According to the information seen, and what I've been told informally in answer to my questions, that is exactly what happened: Under influence of a large government contract, RSA was directly influenced ("encouraged") to make Dual_EC into the default. "For the benefit of us all."

Of course, there is no smoking gun, and Lucky's characterisation of the NSA paying $10m to spike the RNG could be said to be inaccurate and journalistic.
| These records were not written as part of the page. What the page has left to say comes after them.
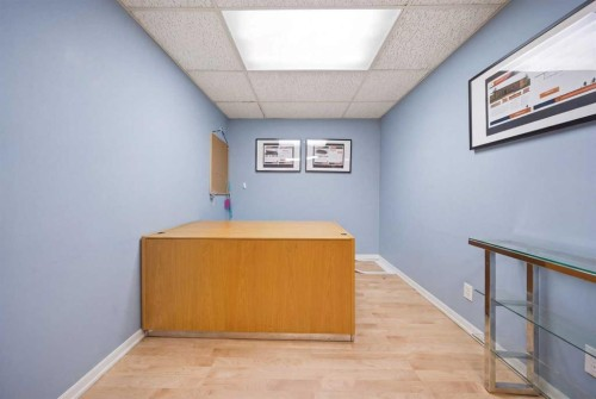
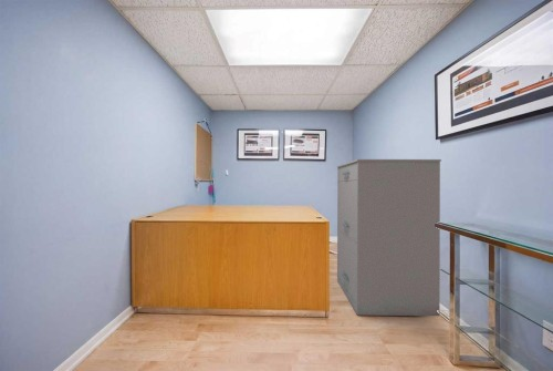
+ filing cabinet [336,158,442,317]
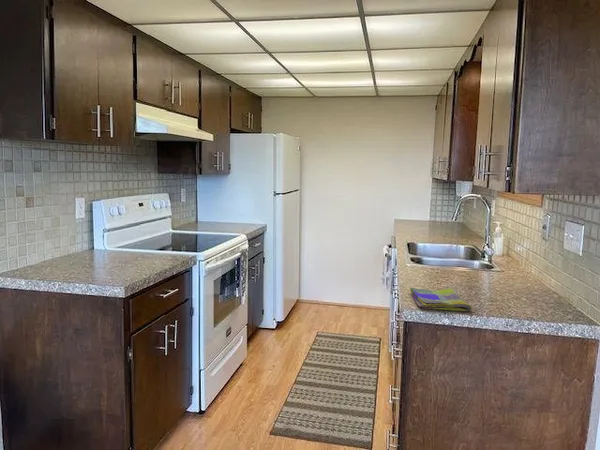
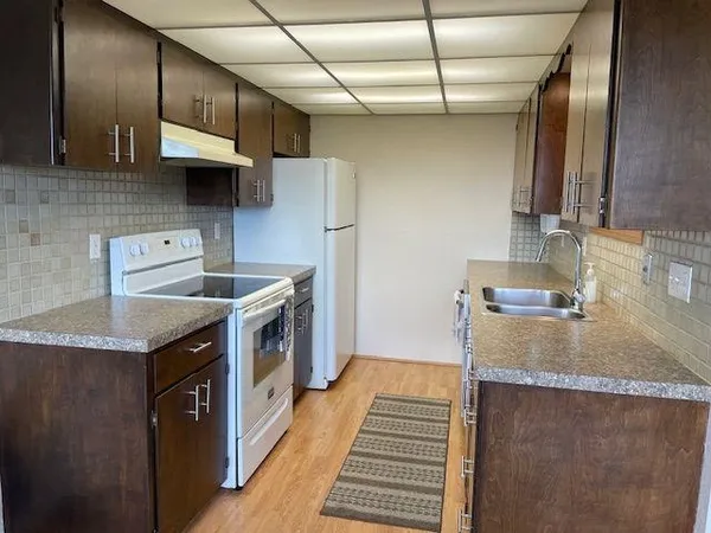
- dish towel [409,287,472,312]
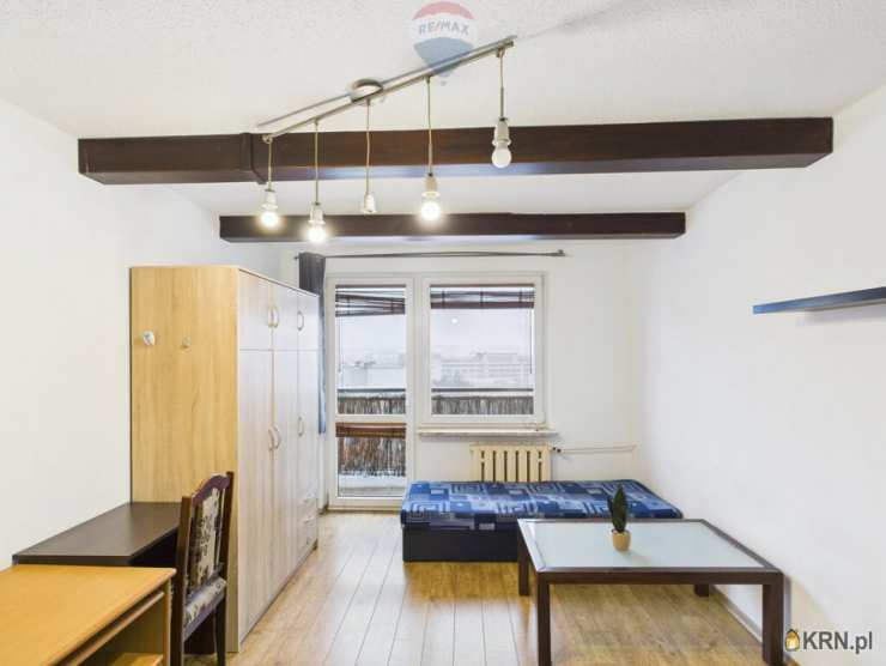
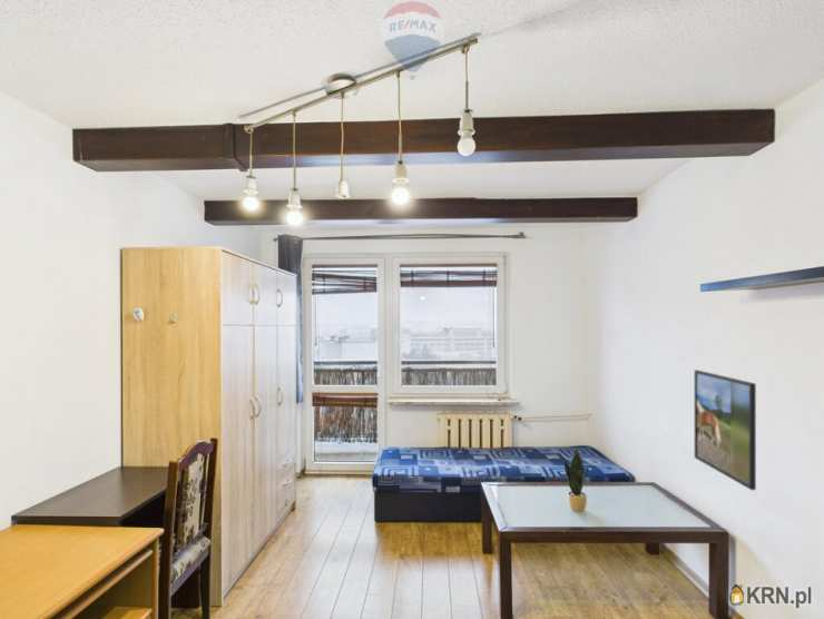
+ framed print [694,369,757,491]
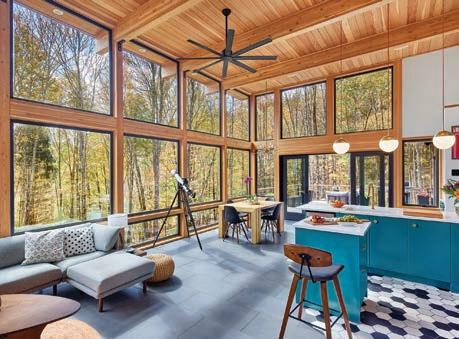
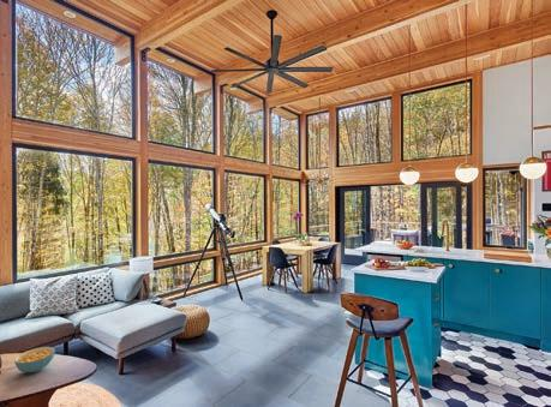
+ cereal bowl [13,346,56,373]
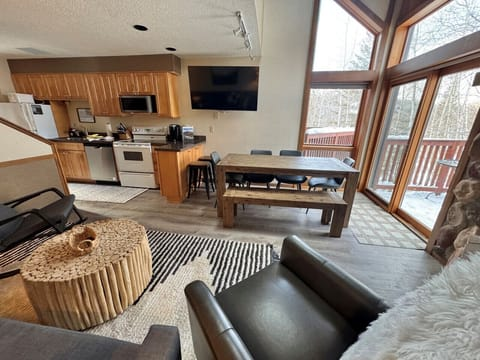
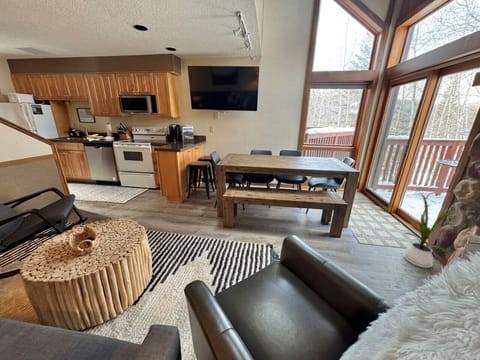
+ house plant [402,190,457,269]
But not a completely wrong picture.

The NSA isn't that stupid.  Should we be?

We don't have much solid evidence on that.  But we can draw the dots, and a 
reasonable judgement can fill the missing pieces in.
And?  It's cool for discussion, but has absolutely nothing to do with whether 
(a) BSAFE is, indeed, safe if you use the current default (we assume not, at 
least against NSA); (b) BSAFE is safe if you *change* the default (most will 
likely assume so); (c) users of BSAFE or BSAFE-based products should make sure 
the default is not used in products they build or use (if they're worried about 
NSA, sure) (d) implementors and users of other crypto libraries should change 
what they are doing (avoid Dual EC DRBG - but we already knew that).

From the above facts, can we conclude either that

   (i) we have found the *one and only one* flaw,

or, are we wiser to conclude that

   (ii) we found /one of the/ flaws?

As to your questions:

(a) we cannot conclude BSAFE is safe, or not safe. We never could, nor can we now, for this or any other product. What we can ask is how much safer or less safe it is, now that we know what we know.

Which is to say, there are no absolutes, and the framing of the question as an absolute is a trap.

We can only analyse BSAFE in terms of options -- would it be (for example) now safer to switch to another provider? Building on the theme of alternates, according to NIST records, these use Dual_EC:

RSA, Thales, Catbird, McAfee, Cummings, OpenSSL, ARX, Certicom, RIM/Blackberry, Mocana, Microsoft, Cisco, Juniper, Blackberry, OpenPeak, Samsung, Symantec, Riverbed, CoCo, Kony, Lancope, SafeNet, SafeLogic, Panzura, GE Healthcare.


(b) If we assume one and only one flaw, then, turning off the default Dual_EC is "safe".

(c) If we assume one and only one flaw, sure.

(d) Well, and there we have it. If we already knew not to use Dual_EC, what to make of the current discussion? One rule for RSA, one for others?

I think the conclusion is reasonable: Avoid all USA cryptographic providers. I guess that will cause some to be upset, but if they are upset, I'd ask how we can establish some reasonable judgement over the above questions, and specifically, why we can't conclude that all sizable targets within USA, Inc are targetted for perversion by the NSA?